All’interno di Nisida, M.C. trovò un ambiente difficile, fatto di scontri quotidiani, tensioni e isolamento. All’inizio, l’unica risposta che trovava era quella della rabbia: litigava, rifiutava i corsi di formazione e finiva continuamente in isolamento. La mancanza di una famiglia alle spalle, di figure di riferimento su cui poter contare, lo spingeva ancora più in basso, facendogli vedere ogni esperienza come un fallimento. Ma proprio nel momento più buio, un educatore decise di prendere a cuore la sua situazione, offrendogli un obiettivo concreto da raggiungere: "Se ti comporti bene, ti farò lavorare e potrai tornare a casa". Fu una proposta semplice, ma potente, che accese in lui una luce di speranza.
M.C. accettò la sfida, cambiando atteggiamento e iniziando a frequentare i corsi proposti. Iniziò a studiare, ottenne un diploma da elettricista e un attestato professionale, e partecipò a corsi di ceramica. A soli 17 anni, riuscì a uscire da Nisida con l'affidamento ai servizi sociali. Sembrava un nuovo inizio, ma il cammino verso il cambiamento non è mai lineare, e per M.C. questo significò un nuovo errore: un altro reato, che lo portò a Poggioreale, una prigione per adulti molto più dura, dove la realtà del sovraffollamento e delle condizioni difficili lo colpirono duramente. L’esperienza di Poggioreale si rivelò traumatica, confermando in lui la difficoltà di trasformare veramente un detenuto attraverso il carcere.

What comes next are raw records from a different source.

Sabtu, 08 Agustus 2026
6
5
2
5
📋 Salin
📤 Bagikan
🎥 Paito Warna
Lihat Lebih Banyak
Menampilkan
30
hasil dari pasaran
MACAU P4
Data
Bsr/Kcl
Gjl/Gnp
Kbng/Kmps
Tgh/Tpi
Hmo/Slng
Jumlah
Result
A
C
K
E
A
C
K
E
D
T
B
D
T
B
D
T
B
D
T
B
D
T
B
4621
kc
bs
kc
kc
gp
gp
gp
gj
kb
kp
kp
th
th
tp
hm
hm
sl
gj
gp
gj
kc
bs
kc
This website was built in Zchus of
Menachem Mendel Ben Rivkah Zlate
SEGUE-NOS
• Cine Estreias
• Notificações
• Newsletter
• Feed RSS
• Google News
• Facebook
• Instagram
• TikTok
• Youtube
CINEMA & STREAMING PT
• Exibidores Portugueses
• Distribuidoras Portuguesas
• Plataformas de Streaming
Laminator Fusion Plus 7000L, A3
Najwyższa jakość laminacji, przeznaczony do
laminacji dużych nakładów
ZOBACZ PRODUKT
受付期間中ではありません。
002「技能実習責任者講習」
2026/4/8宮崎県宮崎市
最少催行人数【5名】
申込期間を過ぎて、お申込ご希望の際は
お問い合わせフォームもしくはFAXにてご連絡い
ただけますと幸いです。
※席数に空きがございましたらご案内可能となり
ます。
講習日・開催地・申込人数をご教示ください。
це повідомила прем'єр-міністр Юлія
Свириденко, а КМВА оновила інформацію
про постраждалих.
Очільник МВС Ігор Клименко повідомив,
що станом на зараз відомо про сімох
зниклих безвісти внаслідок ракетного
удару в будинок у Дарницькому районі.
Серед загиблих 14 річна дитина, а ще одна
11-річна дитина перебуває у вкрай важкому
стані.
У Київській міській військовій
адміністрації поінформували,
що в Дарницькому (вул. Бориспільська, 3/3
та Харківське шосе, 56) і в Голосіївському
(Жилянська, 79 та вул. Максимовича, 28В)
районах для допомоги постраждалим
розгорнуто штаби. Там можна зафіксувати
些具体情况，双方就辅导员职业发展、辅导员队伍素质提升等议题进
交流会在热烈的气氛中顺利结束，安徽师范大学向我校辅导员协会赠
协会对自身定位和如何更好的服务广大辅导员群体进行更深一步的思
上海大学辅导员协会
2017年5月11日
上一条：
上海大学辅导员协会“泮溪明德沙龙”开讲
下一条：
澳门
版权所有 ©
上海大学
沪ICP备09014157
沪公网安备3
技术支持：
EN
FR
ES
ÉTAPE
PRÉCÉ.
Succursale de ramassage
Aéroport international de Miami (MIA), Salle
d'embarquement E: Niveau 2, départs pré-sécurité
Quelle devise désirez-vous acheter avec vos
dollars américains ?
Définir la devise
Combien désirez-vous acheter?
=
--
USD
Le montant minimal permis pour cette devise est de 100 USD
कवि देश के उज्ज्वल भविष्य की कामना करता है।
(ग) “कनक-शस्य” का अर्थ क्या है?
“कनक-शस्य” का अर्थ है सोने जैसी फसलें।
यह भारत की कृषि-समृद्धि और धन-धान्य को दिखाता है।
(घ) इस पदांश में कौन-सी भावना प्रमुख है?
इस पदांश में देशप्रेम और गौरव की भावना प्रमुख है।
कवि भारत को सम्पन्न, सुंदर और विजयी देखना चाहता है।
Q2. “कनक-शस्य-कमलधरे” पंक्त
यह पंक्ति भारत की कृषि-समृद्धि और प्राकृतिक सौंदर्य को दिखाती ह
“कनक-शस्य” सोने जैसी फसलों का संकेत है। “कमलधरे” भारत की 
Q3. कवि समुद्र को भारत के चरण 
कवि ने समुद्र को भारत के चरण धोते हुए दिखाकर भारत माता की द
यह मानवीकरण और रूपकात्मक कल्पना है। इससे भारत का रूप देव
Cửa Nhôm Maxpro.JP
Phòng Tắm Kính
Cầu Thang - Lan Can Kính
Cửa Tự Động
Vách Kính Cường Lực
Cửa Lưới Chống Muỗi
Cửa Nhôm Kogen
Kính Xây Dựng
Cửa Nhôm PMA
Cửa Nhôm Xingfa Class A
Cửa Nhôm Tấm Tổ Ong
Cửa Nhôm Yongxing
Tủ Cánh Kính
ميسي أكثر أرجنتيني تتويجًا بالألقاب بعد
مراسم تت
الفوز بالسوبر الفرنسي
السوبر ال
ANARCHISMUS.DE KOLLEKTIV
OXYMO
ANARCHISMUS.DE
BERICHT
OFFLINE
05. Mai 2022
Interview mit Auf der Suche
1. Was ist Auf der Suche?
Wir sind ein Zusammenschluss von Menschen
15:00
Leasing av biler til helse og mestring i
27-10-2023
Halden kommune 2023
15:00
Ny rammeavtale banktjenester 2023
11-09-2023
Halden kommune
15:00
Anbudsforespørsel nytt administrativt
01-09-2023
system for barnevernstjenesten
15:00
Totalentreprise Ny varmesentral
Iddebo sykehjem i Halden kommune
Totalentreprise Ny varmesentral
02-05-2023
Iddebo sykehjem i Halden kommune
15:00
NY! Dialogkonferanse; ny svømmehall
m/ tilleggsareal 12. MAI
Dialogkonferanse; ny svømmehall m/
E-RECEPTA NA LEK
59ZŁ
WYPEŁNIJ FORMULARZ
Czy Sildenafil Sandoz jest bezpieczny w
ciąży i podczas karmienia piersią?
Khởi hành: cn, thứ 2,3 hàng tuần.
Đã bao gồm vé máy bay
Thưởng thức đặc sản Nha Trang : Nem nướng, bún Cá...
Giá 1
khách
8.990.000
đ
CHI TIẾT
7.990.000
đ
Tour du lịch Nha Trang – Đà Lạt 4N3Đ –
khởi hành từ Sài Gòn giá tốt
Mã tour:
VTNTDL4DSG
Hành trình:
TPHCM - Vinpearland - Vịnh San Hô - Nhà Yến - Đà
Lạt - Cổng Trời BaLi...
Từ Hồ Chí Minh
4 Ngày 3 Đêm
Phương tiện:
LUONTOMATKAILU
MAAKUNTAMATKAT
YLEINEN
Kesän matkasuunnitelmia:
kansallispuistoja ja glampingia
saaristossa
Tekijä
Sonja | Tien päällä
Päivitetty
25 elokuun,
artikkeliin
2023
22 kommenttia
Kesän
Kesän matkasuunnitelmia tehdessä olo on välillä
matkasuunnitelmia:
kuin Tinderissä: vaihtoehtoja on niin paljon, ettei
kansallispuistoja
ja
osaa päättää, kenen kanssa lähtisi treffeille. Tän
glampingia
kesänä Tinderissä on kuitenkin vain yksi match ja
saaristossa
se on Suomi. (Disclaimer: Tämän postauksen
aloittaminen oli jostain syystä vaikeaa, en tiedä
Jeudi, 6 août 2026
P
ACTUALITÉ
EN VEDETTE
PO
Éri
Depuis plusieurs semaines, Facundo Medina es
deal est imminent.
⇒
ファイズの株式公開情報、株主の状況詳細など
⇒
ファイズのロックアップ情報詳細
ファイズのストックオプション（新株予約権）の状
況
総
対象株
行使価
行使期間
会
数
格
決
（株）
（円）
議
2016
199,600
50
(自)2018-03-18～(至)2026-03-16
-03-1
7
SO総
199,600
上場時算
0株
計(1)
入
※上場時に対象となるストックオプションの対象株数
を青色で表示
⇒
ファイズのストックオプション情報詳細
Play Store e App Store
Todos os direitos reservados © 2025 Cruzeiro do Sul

Ma fu solo con la nascita di sua figlia che M.C. trovò la motivazione necessaria per allontanarsi definitivamente dal mondo criminale. La nuova responsabilità di padre, e la consapevolezza dell’importanza della famiglia, cambiarono la sua prospettiva di vita. Dopo un periodo di detenzione a Carinola, uscì nel 2019 e si trasferì all’estero con sua moglie incinta. Per sette mesi lavorò in un ristorante in Lussemburgo, un’esperienza che lo fece sentire vulnerabile, ma anche incredibilmente motivato. Al suo ritorno in Italia, nonostante la vergogna di chi aveva vissuto di crimini e ora si trovava a fare un lavoro umile, trovò la forza di andare avanti.
Oggi, M.C. vive una vita normale, lontano dai reati che un tempo gli garantivano guadagni anche di 10.000 euro al mese. Tuttavia, il senso di soddisfazione che prova è molto più grande: lavora, si sente finalmente libero, e vede il lavoro come un atto di coraggio molto più grande di qualsiasi attività criminale. Ora che ha chiuso i conti con la giustizia, grazie all’aiuto dell’avvocata Mariangela Covelli, M.C. ha un messaggio chiaro per i ragazzi che, come lui un tempo, rischiano di perdersi nella spirale della violenza: "Basta con le armi e l’illegalità. Trovatevi un lavoro".
Secondo lui, oggi molti ragazzi portano una pistola in tasca come simbolo di forza e rispetto, ma questa è solo un’illusione, una convinzione pericolosa che non porta a nulla di buono. La vera forza, afferma, è la famiglia, l’unico sostegno che può davvero aiutare a costruire una vita dignitosa e sicura. La sua esperienza dimostra che, nonostante il carcere possa offrire delle opportunità, il cambiamento vero dipende solo dalla volontà della persona e dalla presenza di una rete di supporto che possa accompagnare i detenuti verso una nuova vita.
M.C. critica anche il sistema carcerario, evidenziando come le istituzioni non facciano abbastanza per favorire il reinserimento dei detenuti. Afferma che solo chi ha vissuto l’esperienza della detenzione può capire quanto sia difficile trovare la forza per ripartire. Il carcere, pur offrendo delle possibilità, non è in grado di trasformare una persona senza un supporto adeguato e, soprattutto, senza la volontà del detenuto stesso. È grazie al lavoro e alla famiglia che M.C. ha trovato la strada per una vita normale, una scelta che, nonostante i sacrifici e le difficoltà, gli ha restituito la dignità e la serenità che un tempo gli sembravano irraggiungibili.